By: ALLISSA CORAK
Homework, exams, work, club meetings and more homework. Where does exercise and the maintenance of personal health fit into the madness of college life?
The balancing act can sometimes be tricky but it isn’t impossible.
According to health sciences professor Dawn Hopkins, students oftentimes feel they don’t have the time or they lack motivation to make healthy choices. “Sometimes convenience trumps what the healthy choice is,” she said.
Students don’t always have to make time for the gym, though, she added. Sometimes they can simply use the time they already have.
This could mean parking on the opposite side of campus and walking a bit farther to class. Hopkins said exercise doesn’t have to last more than ten minutes at a time. “If you put ten minutes together three times a day, that’s equal to 30 minutes. That’s just as good,” she said. “So if you have a break between classes, instead of sitting in a chair, walk around the building. Walk outside. People have ten minutes. People don’t necessarily have 30 minutes.”
For some students like junior and frequent gym-goer Sawyer Reynolds, maintaining a healthy lifestyle is all about doing what you can when you can and thinking ahead about meals.
“I maintain a routine that works in my schedule. I meal prep and eat around the same time every day. My workout is fit in around my class and work schedules,” he said.
Fatigue through the day is Reynolds’ biggest enemy.
He finds the energy by taking supplements before his workout, making it easier to get one of his six weekly workouts in.
While exercise is a critical element to a healthy lifestyle, diet choices are just as important.
Hopkins and Reynolds agree that planning meals ahead of time can make all the difference.
“Yeah, meal prep is great if you can do it on the weekend,” Hopkins said. “But actually thinking about what you’re going to eat in the future… then you can plan instead of ‘Oh, God, I don’t have anything at home. I need to stop at McDonalds.’ So I think a little bit of forethought goes along way.”
What about those five servings of fruits and vegetables recommended each day? A carton of strawberries doesn’t exactly last long in the fridge.
It is a common misconception that frozen fruits and veggies are not as beneficial. According to Hopkins, that is a myth. She encourages busy students to invest in them because they last much longer than the fresh stuff.
But her favorite way of getting the fresh stuff is as easy as making a quick trip to Martin’s Supermarkets and hitting up their salad bar. “It’s not that expensive. It’s good. It’s fresh, and doesn’t require a whole lot of forethought,” Hopkins said.

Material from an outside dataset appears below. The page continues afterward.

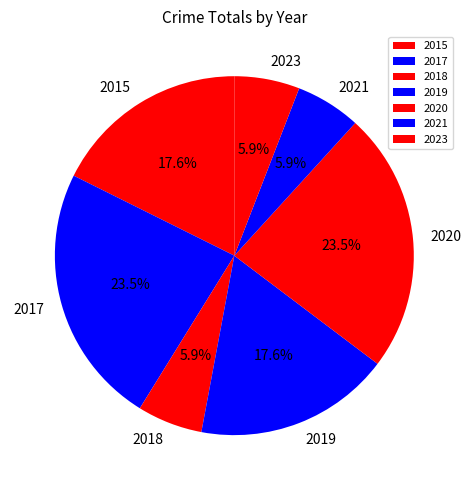

True or false: 2018 accounts for 6% of the total.

True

There are more benefits to eating well and working out than just toning up. In an article published by ABC News, a study of the connection between physical activity and academic performance conducted by the Centers for Disease Control, showed memory, self-esteem and verbal skills were among the improvements noted in students.
Reynolds agrees with the findings, saying having a routine for working out and finishing up homework makes it easier to stick to a schedule.
Through it all, the driving force is motivation.
If finding that drive is challenging, joining exercise groups or taking a class such as weightlifting, basketball, or running could ease the pressure.
For Reynolds and many other students, it’s a personal drive that makes them push themselves. “What keeps you going when it’s hard is remembering what you’re working for. You’re doing it for you, not for anyone else,” he said.
But don’t be discouraged if you fall off track or have trouble getting started. Treat every day by Hopkins’ wise words, “Each day is a new day.”